Less Really Is More

Less Really Is More

John Robbins wants you to cut back on more than just ice cream.

Yes, my friends, due to the current recession, penny-pinching is back in and, conversely, ostentatious displays of extravagant wealth are out. But if this post–Miller High Life transition is proving tough, John Robbins, author of The New Good Life—Living Better Than Ever in an Age of Less (Random House, 2010), could be a source of inspiration. Robbins walked away from the Baskin-Robbins ice cream fortune his dad co-created and put himself through Cal before moving to an island off the coast of British Columbia. There he and his young wife lived happily on a mere $500 a year. Back in California in the ’80s, he began work on his first book, the seminal Diet for a New America. Now, The New Good Life zeros in on how to cut down on what you spend on transportation, housing, and food—and be happier in the end. Recently, I rang Robbins at his solar-powered digs in Soquel, Calif. to see if I could tap into his frugally happy mojo.

Paul Kilduff: I was just thinking, maybe “The Biggest Loser” reality show could be re-made into a new game show where instead of the biggest loser losing weight, the biggest loser would be someone who doesn’t have much of anything monetarily.

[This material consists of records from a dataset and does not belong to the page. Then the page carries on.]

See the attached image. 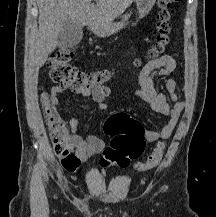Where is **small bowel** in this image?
I'll use <instances>...</instances> for the list:
<instances>
[{
    "label": "small bowel",
    "instance_id": "obj_1",
    "mask_svg": "<svg viewBox=\"0 0 216 217\" xmlns=\"http://www.w3.org/2000/svg\"><path fill=\"white\" fill-rule=\"evenodd\" d=\"M178 55L165 54L158 59L152 60L145 65L138 78V88L135 93L144 101L148 102L152 109L168 120L159 130H146L145 139L149 142H162L170 137L175 129L179 116L184 109V102L178 99L176 91V81L168 78L165 81V87L168 95L159 92L154 87V81L159 77H167L176 69V58ZM63 86H54L49 94L52 106L56 108L59 105V97L63 94ZM109 87H99L96 89H77L75 94L91 98L100 108L105 109L106 98L110 95ZM169 99L173 103L169 102ZM68 140L72 151L79 159L80 163L86 164L94 156L102 152L105 148V142L96 135L89 134L83 137L78 132V120L71 118L69 120Z\"/></svg>",
    "mask_w": 216,
    "mask_h": 217
}]
</instances>
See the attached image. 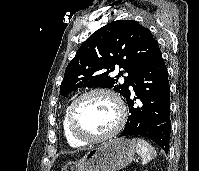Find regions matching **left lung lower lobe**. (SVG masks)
Listing matches in <instances>:
<instances>
[{
  "label": "left lung lower lobe",
  "mask_w": 199,
  "mask_h": 171,
  "mask_svg": "<svg viewBox=\"0 0 199 171\" xmlns=\"http://www.w3.org/2000/svg\"><path fill=\"white\" fill-rule=\"evenodd\" d=\"M131 85L136 97L131 99L130 90L125 95L130 115L120 137L144 136L168 153L171 132L170 86L159 46L138 71Z\"/></svg>",
  "instance_id": "left-lung-lower-lobe-1"
}]
</instances>
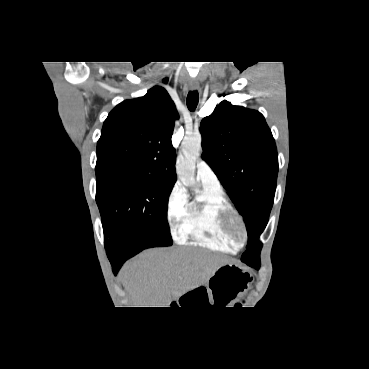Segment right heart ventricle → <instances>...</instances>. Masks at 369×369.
<instances>
[{
	"label": "right heart ventricle",
	"instance_id": "1",
	"mask_svg": "<svg viewBox=\"0 0 369 369\" xmlns=\"http://www.w3.org/2000/svg\"><path fill=\"white\" fill-rule=\"evenodd\" d=\"M231 210L223 191L203 185V190L188 203L178 225V239L189 245L233 253L239 249L226 233L222 217Z\"/></svg>",
	"mask_w": 369,
	"mask_h": 369
}]
</instances>
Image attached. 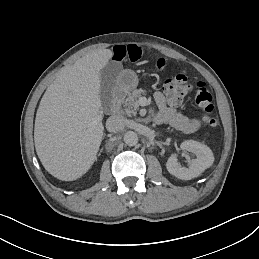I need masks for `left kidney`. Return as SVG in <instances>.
<instances>
[{
	"instance_id": "5707ae66",
	"label": "left kidney",
	"mask_w": 259,
	"mask_h": 259,
	"mask_svg": "<svg viewBox=\"0 0 259 259\" xmlns=\"http://www.w3.org/2000/svg\"><path fill=\"white\" fill-rule=\"evenodd\" d=\"M180 149L196 155L189 168L182 167L178 163L179 151L172 153L166 163L168 172L179 179L190 180L199 176L207 168L211 167L214 161L211 150L205 145L193 140L185 141L180 145Z\"/></svg>"
}]
</instances>
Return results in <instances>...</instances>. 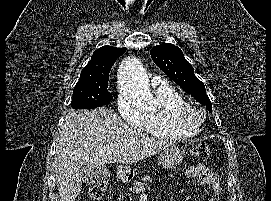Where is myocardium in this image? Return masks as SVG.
<instances>
[{
    "mask_svg": "<svg viewBox=\"0 0 271 201\" xmlns=\"http://www.w3.org/2000/svg\"><path fill=\"white\" fill-rule=\"evenodd\" d=\"M179 115L188 122L201 125L205 120V113L202 109L188 105L179 110Z\"/></svg>",
    "mask_w": 271,
    "mask_h": 201,
    "instance_id": "myocardium-1",
    "label": "myocardium"
}]
</instances>
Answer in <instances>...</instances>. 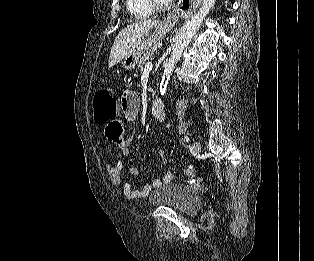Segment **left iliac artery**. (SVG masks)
Listing matches in <instances>:
<instances>
[{"label":"left iliac artery","instance_id":"44dca946","mask_svg":"<svg viewBox=\"0 0 314 261\" xmlns=\"http://www.w3.org/2000/svg\"><path fill=\"white\" fill-rule=\"evenodd\" d=\"M184 140H185L186 142H188L190 139H189L188 136H185Z\"/></svg>","mask_w":314,"mask_h":261}]
</instances>
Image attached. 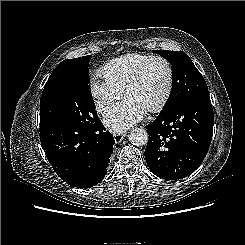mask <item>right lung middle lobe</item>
Segmentation results:
<instances>
[{
    "label": "right lung middle lobe",
    "instance_id": "dd1d6c3e",
    "mask_svg": "<svg viewBox=\"0 0 245 245\" xmlns=\"http://www.w3.org/2000/svg\"><path fill=\"white\" fill-rule=\"evenodd\" d=\"M91 55L66 59L51 73L40 99V124L90 127L97 113L89 91Z\"/></svg>",
    "mask_w": 245,
    "mask_h": 245
}]
</instances>
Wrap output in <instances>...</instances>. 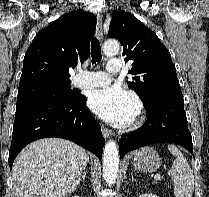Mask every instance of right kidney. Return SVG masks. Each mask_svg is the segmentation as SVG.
<instances>
[{
    "label": "right kidney",
    "mask_w": 209,
    "mask_h": 197,
    "mask_svg": "<svg viewBox=\"0 0 209 197\" xmlns=\"http://www.w3.org/2000/svg\"><path fill=\"white\" fill-rule=\"evenodd\" d=\"M73 197H80V196H78V195H75V196H73Z\"/></svg>",
    "instance_id": "obj_1"
}]
</instances>
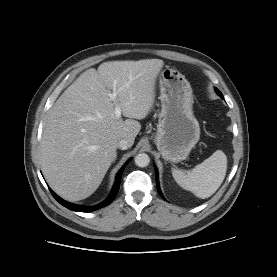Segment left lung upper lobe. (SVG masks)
<instances>
[{
  "label": "left lung upper lobe",
  "mask_w": 277,
  "mask_h": 277,
  "mask_svg": "<svg viewBox=\"0 0 277 277\" xmlns=\"http://www.w3.org/2000/svg\"><path fill=\"white\" fill-rule=\"evenodd\" d=\"M216 92L219 94V96H220L221 98H224L223 95L221 94V92H220L218 89H216Z\"/></svg>",
  "instance_id": "1"
}]
</instances>
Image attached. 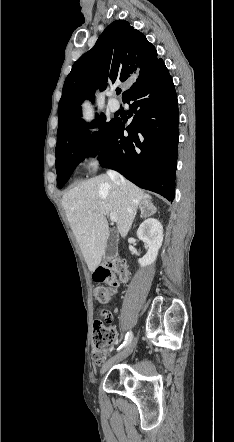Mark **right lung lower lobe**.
<instances>
[{"mask_svg":"<svg viewBox=\"0 0 234 442\" xmlns=\"http://www.w3.org/2000/svg\"><path fill=\"white\" fill-rule=\"evenodd\" d=\"M131 124L116 120L100 153V164L137 186L174 199L178 145V104L169 72L158 68L135 82L123 99ZM128 136L123 135L124 130Z\"/></svg>","mask_w":234,"mask_h":442,"instance_id":"1","label":"right lung lower lobe"}]
</instances>
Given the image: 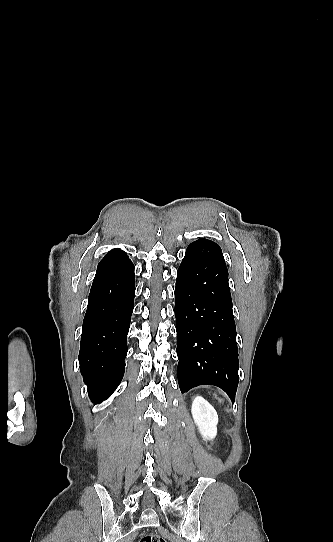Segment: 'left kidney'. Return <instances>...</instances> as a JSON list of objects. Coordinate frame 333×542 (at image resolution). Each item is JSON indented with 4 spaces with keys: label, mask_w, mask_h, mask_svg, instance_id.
Here are the masks:
<instances>
[{
    "label": "left kidney",
    "mask_w": 333,
    "mask_h": 542,
    "mask_svg": "<svg viewBox=\"0 0 333 542\" xmlns=\"http://www.w3.org/2000/svg\"><path fill=\"white\" fill-rule=\"evenodd\" d=\"M191 412L201 436L205 440H214L217 436L218 416L213 406L201 396H196Z\"/></svg>",
    "instance_id": "obj_1"
}]
</instances>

John Robbins: And is happy.

PK: You could be the host of that show.

JR: I’d love it. I know people who have really high qualities of life. Their relationships with their families are conscious and beautiful. I’m not saying without stress. There aren’t any relationships, close relationships, without stress. But they use the stress to grow, so the communication is always getting stronger, and their understanding of themselves and each other is deepening and they live with a connection to themselves. They have self-respect. In their presence, other people flower. They don’t have very much money but they have enough. If your basic needs aren’t satisfied, if you don’t have enough financial security that you have your basic human needs met, then honestly, money is happiness. You need money to get that. A certain basic amount is required. Beyond that though, we’ve bought into this more-is-better metaphysics and it’s crazy.

PK: Everyone knows you walked away from the Baskin-Robbins fortune and you could have run that company. When I was in high school, I worked at Baskin-Robbins. I’m sure people tell you this all the time.

JR: Well, so did I.

PK: It was a lot of fun. I enjoyed it.

JR: I did, too.

PK: I had a lot of free ice cream.

JR: Not as much as me.

PK: Do you have any fondness for the company or what it means to people?

JR: Oh, a lot. I mean, I grew up with it. I loved my father. He and I had a very conflicted relationship over the years but in the last couple of years of his life, it was the closest ever. I don’t eat ice cream anymore but don’t feel sorry for me. I ate enough in my childhood for 20 lifetimes. All our clocks in the house were the old clocks; they weren’t digital. Instead of saying one, two, three, four, five to 12, each number said 31. An ice cream cone isn’t going to kill anybody but the more you eat, the more likely you are to have heart disease and become obese and have diabetes. If I were to be selling that product, I would want people to eat more. That’s what business is about and I didn’t want to be involved in selling a product that was undermining people’s health.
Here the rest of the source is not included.